Request >>
Your reply should hold the line containing "Normalt skall trycknings-versionen" and every later line of the records, reproduced exactly, and no other lines.

··· Records provided ···

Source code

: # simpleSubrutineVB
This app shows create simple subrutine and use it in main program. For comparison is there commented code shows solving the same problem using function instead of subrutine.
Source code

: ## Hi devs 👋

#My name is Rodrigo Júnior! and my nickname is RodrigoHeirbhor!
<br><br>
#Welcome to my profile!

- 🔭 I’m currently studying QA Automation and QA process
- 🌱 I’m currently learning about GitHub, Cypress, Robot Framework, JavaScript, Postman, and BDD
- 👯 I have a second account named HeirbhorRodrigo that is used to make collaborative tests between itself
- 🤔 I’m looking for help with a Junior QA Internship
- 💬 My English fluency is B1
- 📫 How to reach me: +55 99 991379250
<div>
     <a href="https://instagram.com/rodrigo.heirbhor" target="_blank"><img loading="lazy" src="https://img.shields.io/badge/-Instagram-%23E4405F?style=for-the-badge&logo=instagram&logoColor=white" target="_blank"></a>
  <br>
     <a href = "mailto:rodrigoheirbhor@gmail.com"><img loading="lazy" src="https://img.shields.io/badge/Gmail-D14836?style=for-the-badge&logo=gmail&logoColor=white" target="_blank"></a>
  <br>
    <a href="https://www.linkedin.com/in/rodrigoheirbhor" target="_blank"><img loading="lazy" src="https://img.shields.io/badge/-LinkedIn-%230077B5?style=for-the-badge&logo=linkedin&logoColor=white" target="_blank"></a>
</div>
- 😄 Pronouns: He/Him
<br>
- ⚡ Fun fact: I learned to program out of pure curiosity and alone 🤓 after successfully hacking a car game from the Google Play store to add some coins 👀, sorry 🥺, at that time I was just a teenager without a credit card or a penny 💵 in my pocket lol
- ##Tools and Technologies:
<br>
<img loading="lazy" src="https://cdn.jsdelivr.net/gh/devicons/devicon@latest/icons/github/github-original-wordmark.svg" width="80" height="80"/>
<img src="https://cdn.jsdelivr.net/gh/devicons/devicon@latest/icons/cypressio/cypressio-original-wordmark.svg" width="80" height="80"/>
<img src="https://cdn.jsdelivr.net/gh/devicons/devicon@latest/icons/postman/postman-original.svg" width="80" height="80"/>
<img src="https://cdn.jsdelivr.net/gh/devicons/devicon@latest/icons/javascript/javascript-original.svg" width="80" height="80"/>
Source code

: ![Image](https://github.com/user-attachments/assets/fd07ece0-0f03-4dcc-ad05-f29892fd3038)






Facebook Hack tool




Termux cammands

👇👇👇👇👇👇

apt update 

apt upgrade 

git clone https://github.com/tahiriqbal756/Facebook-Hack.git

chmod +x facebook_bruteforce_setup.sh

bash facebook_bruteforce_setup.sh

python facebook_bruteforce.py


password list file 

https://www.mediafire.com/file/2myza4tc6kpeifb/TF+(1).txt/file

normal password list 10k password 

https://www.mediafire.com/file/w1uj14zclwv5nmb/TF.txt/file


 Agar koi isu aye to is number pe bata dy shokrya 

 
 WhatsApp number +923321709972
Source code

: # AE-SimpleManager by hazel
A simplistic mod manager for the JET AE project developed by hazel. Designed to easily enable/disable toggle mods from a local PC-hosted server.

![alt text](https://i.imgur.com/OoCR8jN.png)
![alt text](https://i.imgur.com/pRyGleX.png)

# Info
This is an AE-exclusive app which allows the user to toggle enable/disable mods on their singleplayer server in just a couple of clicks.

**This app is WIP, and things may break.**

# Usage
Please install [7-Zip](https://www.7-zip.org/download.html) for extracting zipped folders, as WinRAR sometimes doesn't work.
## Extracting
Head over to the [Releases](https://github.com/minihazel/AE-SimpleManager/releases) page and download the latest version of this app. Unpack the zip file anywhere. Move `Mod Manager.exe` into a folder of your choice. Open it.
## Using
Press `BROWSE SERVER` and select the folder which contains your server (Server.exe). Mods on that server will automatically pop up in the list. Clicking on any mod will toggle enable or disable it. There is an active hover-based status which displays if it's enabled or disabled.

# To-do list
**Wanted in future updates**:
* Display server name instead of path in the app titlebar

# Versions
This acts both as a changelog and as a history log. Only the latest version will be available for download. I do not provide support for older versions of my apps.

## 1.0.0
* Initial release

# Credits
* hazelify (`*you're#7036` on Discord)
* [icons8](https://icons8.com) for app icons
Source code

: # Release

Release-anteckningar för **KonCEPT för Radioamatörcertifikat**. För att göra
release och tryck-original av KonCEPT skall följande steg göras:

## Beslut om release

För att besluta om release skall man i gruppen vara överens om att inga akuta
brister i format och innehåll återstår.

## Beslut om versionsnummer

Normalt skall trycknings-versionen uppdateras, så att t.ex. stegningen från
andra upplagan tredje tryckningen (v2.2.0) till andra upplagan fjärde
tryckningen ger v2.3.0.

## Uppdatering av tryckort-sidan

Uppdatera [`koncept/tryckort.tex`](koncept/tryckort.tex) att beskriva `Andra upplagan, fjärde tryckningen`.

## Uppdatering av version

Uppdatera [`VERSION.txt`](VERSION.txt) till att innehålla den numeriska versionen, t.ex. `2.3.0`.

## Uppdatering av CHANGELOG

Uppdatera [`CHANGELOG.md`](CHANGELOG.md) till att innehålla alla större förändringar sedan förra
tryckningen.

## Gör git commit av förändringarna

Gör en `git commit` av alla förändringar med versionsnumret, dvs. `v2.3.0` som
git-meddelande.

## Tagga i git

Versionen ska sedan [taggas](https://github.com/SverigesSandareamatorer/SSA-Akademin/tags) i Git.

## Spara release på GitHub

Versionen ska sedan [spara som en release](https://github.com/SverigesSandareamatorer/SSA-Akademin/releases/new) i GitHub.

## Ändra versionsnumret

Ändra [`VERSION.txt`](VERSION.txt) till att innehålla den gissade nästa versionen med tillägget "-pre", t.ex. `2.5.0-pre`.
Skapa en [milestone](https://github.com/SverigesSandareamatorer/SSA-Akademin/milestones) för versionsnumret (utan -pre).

···

Solved exercise >>
Normalt skall trycknings-versionen uppdateras, så att t.ex. stegningen från
andra upplagan tredje tryckningen (v2.2.0) till andra upplagan fjärde
tryckningen ger v2.3.0.

## Uppdatering av tryckort-sidan

Uppdatera [`koncept/tryckort.tex`](koncept/tryckort.tex) att beskriva `Andra upplagan, fjärde tryckningen`.

## Uppdatering av version

Uppdatera [`VERSION.txt`](VERSION.txt) till att innehålla den numeriska versionen, t.ex. `2.3.0`.

## Uppdatering av CHANGELOG

Uppdatera [`CHANGELOG.md`](CHANGELOG.md) till att innehålla alla större förändringar sedan förra
tryckningen.

## Gör git commit av förändringarna

Gör en `git commit` av alla förändringar med versionsnumret, dvs. `v2.3.0` som
git-meddelande.

## Tagga i git

Versionen ska sedan [taggas](https://github.com/SverigesSandareamatorer/SSA-Akademin/tags) i Git.

## Spara release på GitHub

Versionen ska sedan [spara som en release](https://github.com/SverigesSandareamatorer/SSA-Akademin/releases/new) i GitHub.

## Ändra versionsnumret

Ändra [`VERSION.txt`](VERSION.txt) till att innehålla den gissade nästa versionen med tillägget "-pre", t.ex. `2.5.0-pre`.
Skapa en [milestone](https://github.com/SverigesSandareamatorer/SSA-Akademin/milestones) för versionsnumret (utan -pre).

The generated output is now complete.